What Is Batch API Pricing? OpenAI and Anthropic Batch Explained
Batch APIs: 50% Off for Async Workloads
Both OpenAI and Anthropic offer batch processing APIs that price asynchronous requests at 50% off standard rates. Instead of sending individual real-time API calls that return results immediately, you submit a batch of requests as a file, and the provider processes them in the background — typically within 24 hours.
For developers running large workloads where real-time response isn't required, batch APIs are one of the most straightforward cost reductions available. No prompt changes, no model changes, no quality trade-off — just half the price for the same output, delivered on a delay.
// Batch savings example
100,000 GPT-4o calls at 500 tokens input / 500 tokens output = $625/month at standard pricing. Same volume via Batch API = $312.50/month. Annual savings: $3,750 for this single workload. For high-volume pipelines running multiple models, savings compound quickly.
OpenAI Batch API
OpenAI's Batch API was launched in 2024 and is available for all GPT-4o and GPT-4o mini models. The mechanics:
- Format your requests as a JSONL file, one request object per line
- Upload the file via the Files API
- Create a batch job referencing the file ID
- Poll for completion (or use webhooks when available)
- Download the output JSONL file and parse results
Each request in the batch follows the standard Chat Completions format with an additional custom_id field for tracking. The output file maps each custom_id back to its response, making it straightforward to process results programmatically.
Limits: each batch file can contain up to 50,000 requests and 100MB. Completion window is 24 hours — OpenAI guarantees results within that window or refunds the batch.
Anthropic Batch API
Anthropic's Message Batches API is available for all Claude models. It uses a similar pattern to OpenAI's implementation:
- Submit a list of request objects (up to 10,000 per batch, 32MB limit)
- Each request includes a
custom_idand a standard Messages API body - Poll the batch endpoint for status or implement a polling loop
- Stream results as they complete, or download the full result file
Anthropic's batch API has a 24-hour processing guarantee. Pricing is 50% off standard model rates for all Claude models. The batch API also supports prompt caching, so if your requests share a common system prompt, caching savings stack on top of the batch discount.

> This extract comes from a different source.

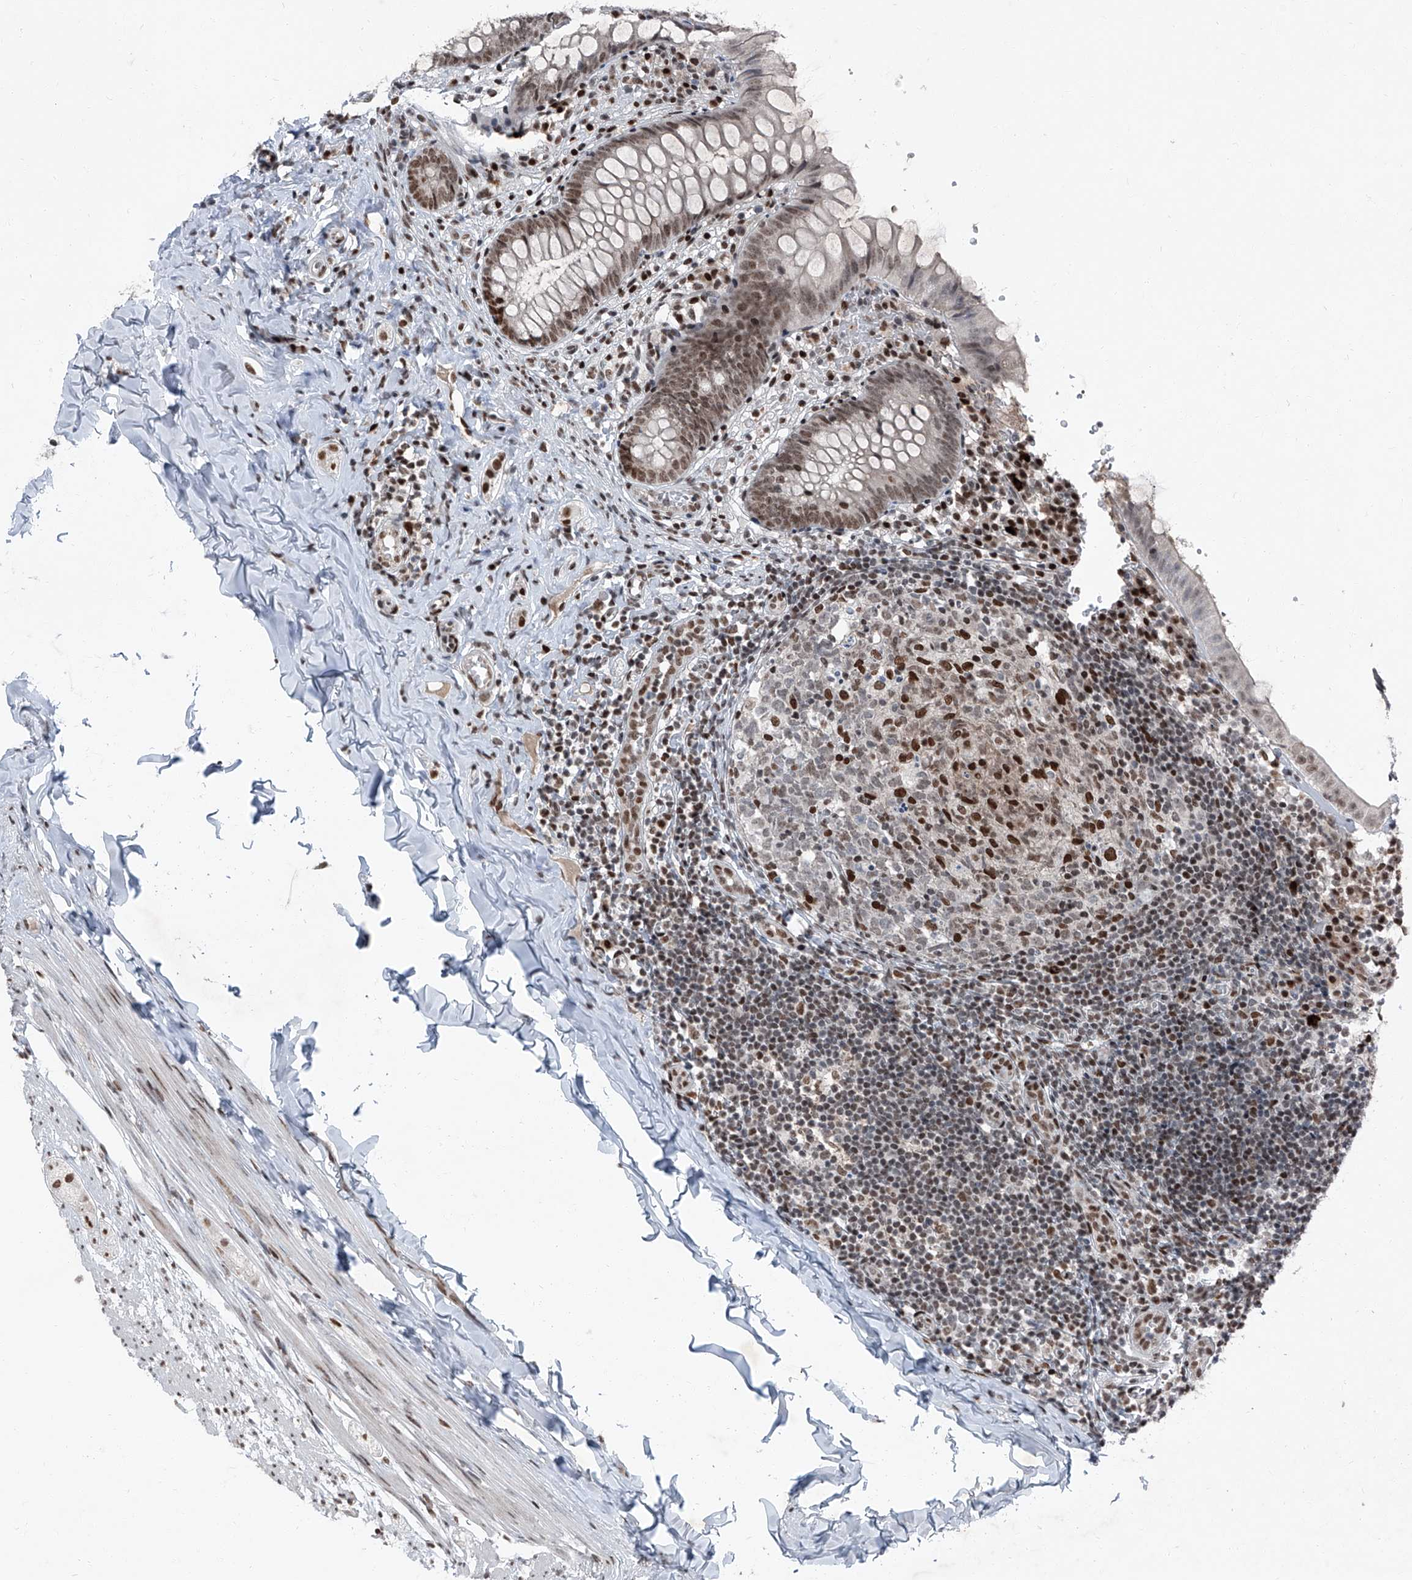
{"staining": {"intensity": "moderate", "quantity": "25%-75%", "location": "nuclear"}, "tissue": "appendix", "cell_type": "Glandular cells", "image_type": "normal", "snomed": [{"axis": "morphology", "description": "Normal tissue, NOS"}, {"axis": "topography", "description": "Appendix"}], "caption": "This histopathology image displays IHC staining of unremarkable human appendix, with medium moderate nuclear expression in approximately 25%-75% of glandular cells.", "gene": "BMI1", "patient": {"sex": "male", "age": 8}}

When Batch APIs Make Sense
Batch processing is ideal for any workload where you can tolerate results arriving hours rather than milliseconds after submission:
- Data enrichment pipelines: Classifying, tagging, or summarizing large datasets overnight
- Content generation at scale: Generating product descriptions, SEO content, or email variants in bulk
- Embedding generation: Creating vector embeddings for large document libraries
- Evaluation and testing: Running eval suites against your prompt library on a schedule
- Scheduled analytics: Nightly summarization of logs, support tickets, or user feedback
- Offline annotation: Labeling training data for model fine-tuning
A useful rule of thumb: if a workload can wait until morning, it can probably use batch pricing. Many production AI pipelines that feel real-time are actually triggered by user events but don't need to return results within seconds — these are prime batch candidates.
When Batch APIs Don't Make Sense
Batch processing is not appropriate for:
- Conversational AI and chatbots (real-time by definition)

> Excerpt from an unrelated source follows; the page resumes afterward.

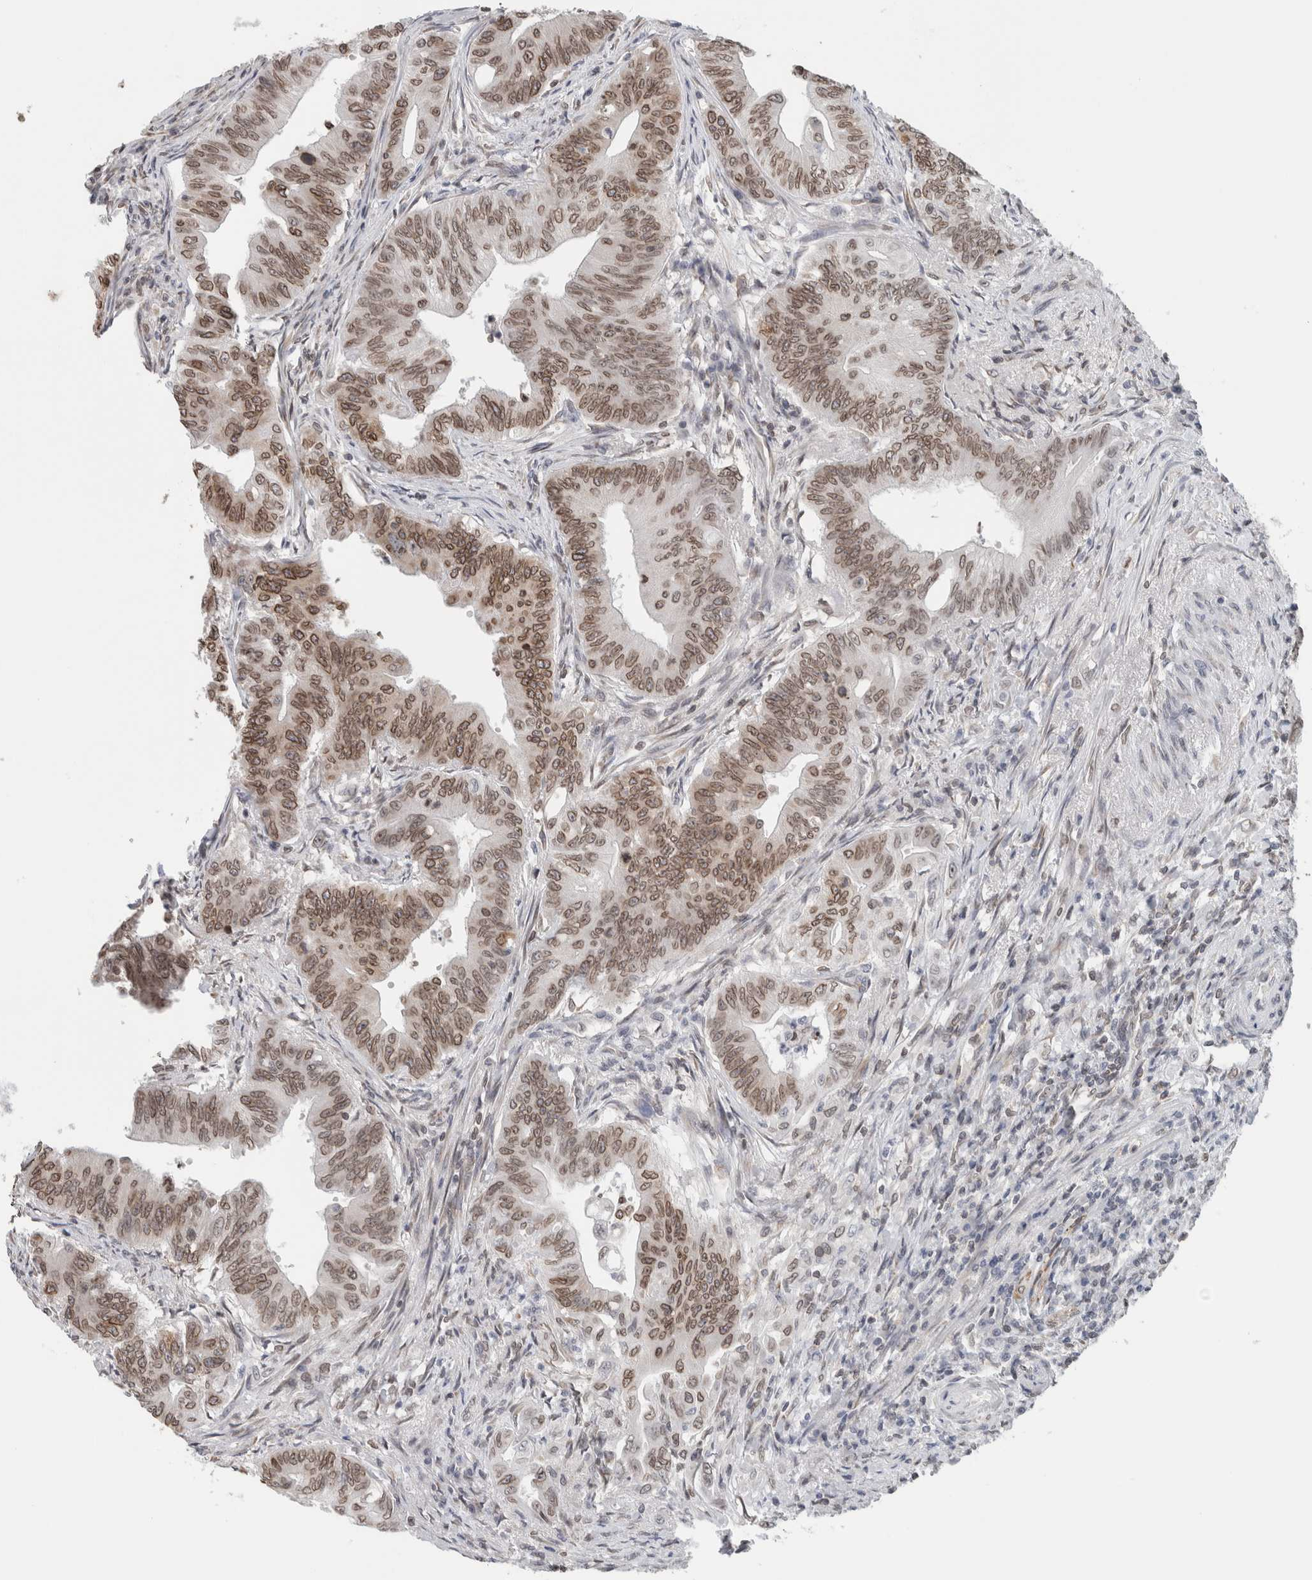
{"staining": {"intensity": "moderate", "quantity": ">75%", "location": "cytoplasmic/membranous,nuclear"}, "tissue": "colorectal cancer", "cell_type": "Tumor cells", "image_type": "cancer", "snomed": [{"axis": "morphology", "description": "Adenoma, NOS"}, {"axis": "morphology", "description": "Adenocarcinoma, NOS"}, {"axis": "topography", "description": "Colon"}], "caption": "Colorectal adenocarcinoma stained for a protein (brown) exhibits moderate cytoplasmic/membranous and nuclear positive staining in about >75% of tumor cells.", "gene": "RBMX2", "patient": {"sex": "male", "age": 79}}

- Any user-facing feature where the user is waiting for a response
- Low-latency pipelines where processing must complete in seconds
- Interactive tools where iteration depends on seeing the previous result
The 24-hour window is the key constraint. If your SLA or user expectation requires faster turnaround than that, batch isn't viable. For these workloads, focus on model selection and prompt optimization instead.

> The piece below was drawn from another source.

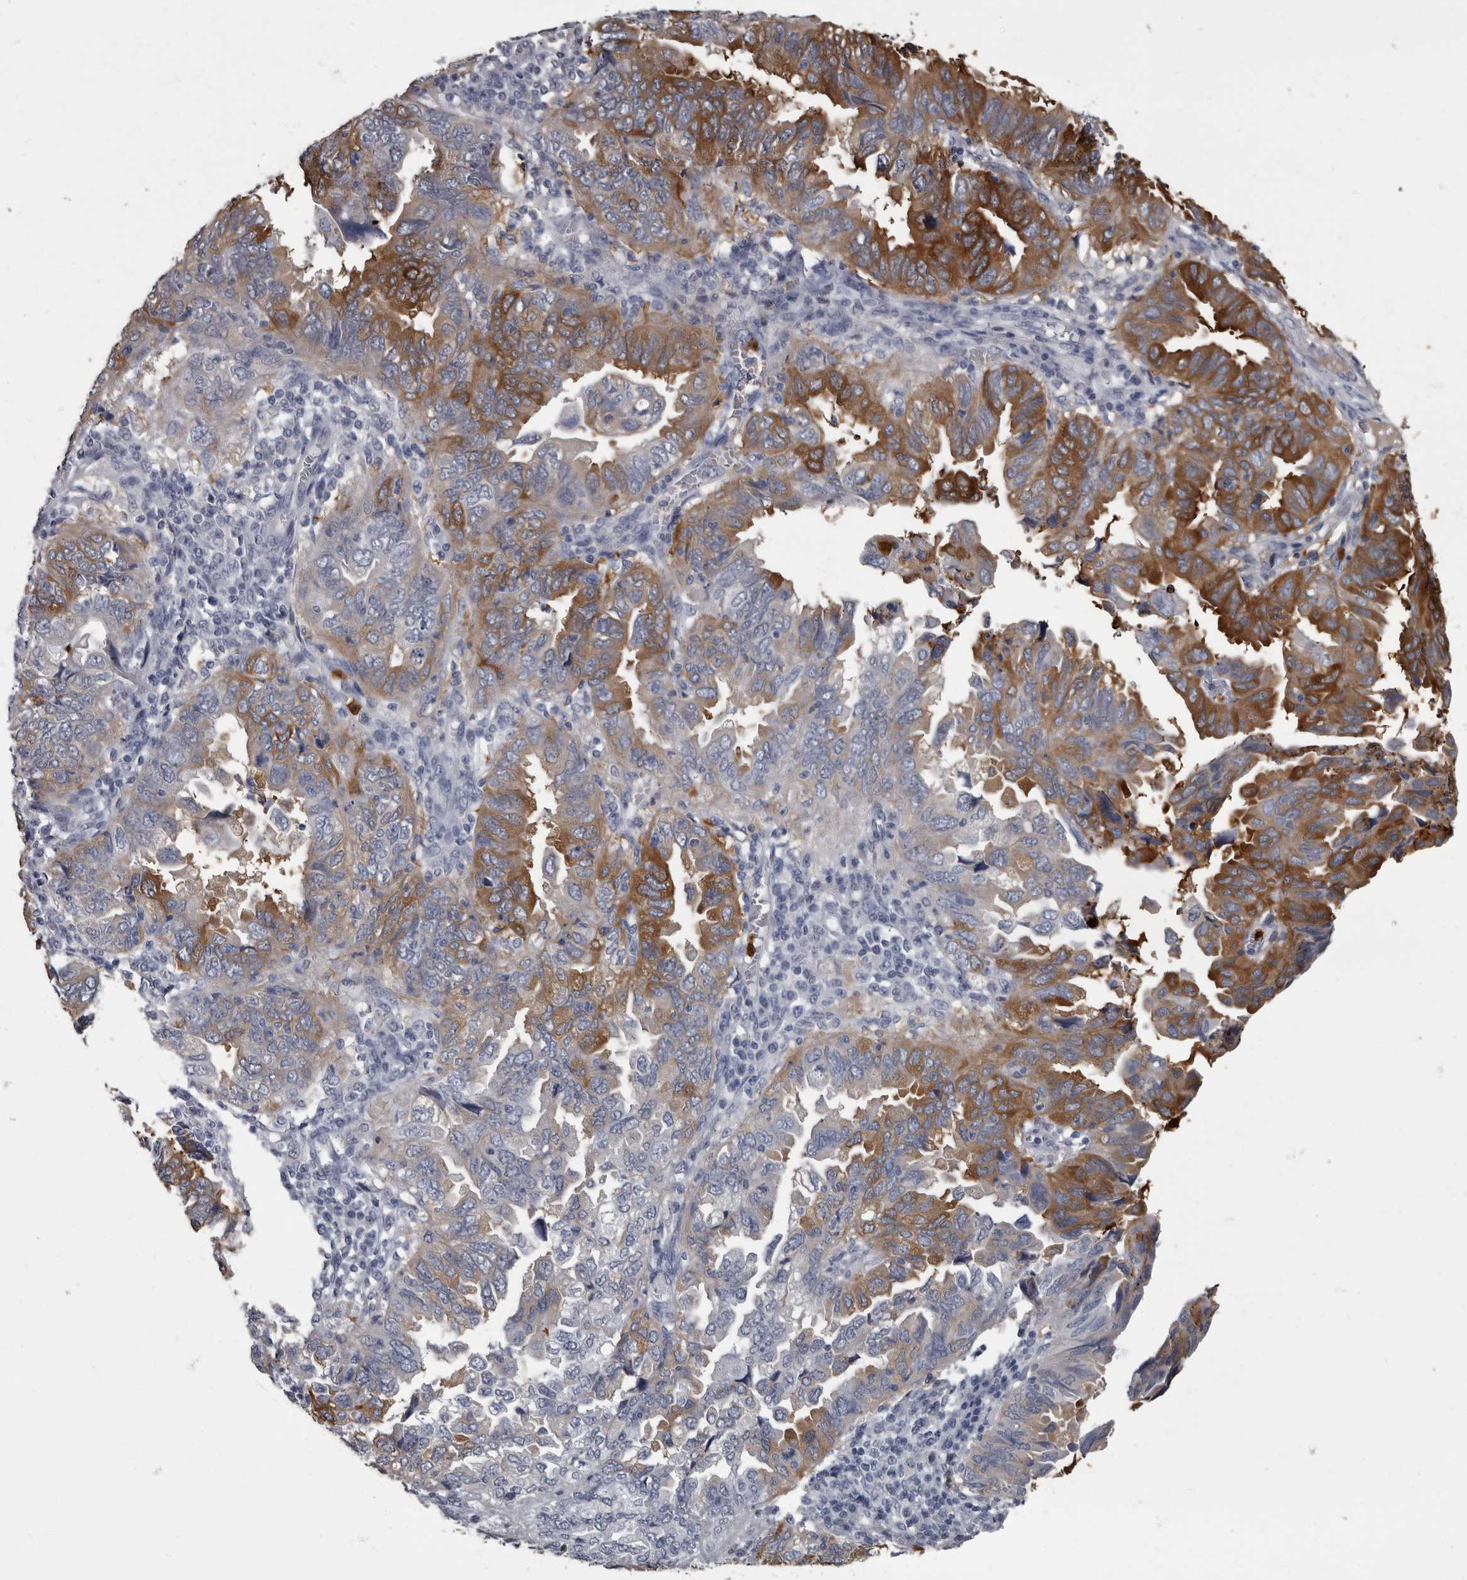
{"staining": {"intensity": "strong", "quantity": "25%-75%", "location": "cytoplasmic/membranous"}, "tissue": "endometrial cancer", "cell_type": "Tumor cells", "image_type": "cancer", "snomed": [{"axis": "morphology", "description": "Adenocarcinoma, NOS"}, {"axis": "topography", "description": "Uterus"}], "caption": "Endometrial adenocarcinoma tissue exhibits strong cytoplasmic/membranous expression in approximately 25%-75% of tumor cells, visualized by immunohistochemistry. (IHC, brightfield microscopy, high magnification).", "gene": "TPD52L1", "patient": {"sex": "female", "age": 77}}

Comparison: Standard vs Batch Pricing
| Model | Standard Input (1M) | Batch Input (1M) | Standard Output (1M) | Batch Output (1M) |
|---|---|---|---|---|
| GPT-4o | $2.50 | $1.25 | $10.00 | $5.00 |
| GPT-4o mini | $0.15 | $0.075 | $0.60 | $0.30 |
| Claude Sonnet 3.7 | $3.00 | $1.50 | $15.00 | $7.50 |
| Claude Haiku 3.5 | $0.80 | $0.40 | $4.00 | $2.00 |
Prices shown are approximate and subject to change. Verify current rates before modeling costs.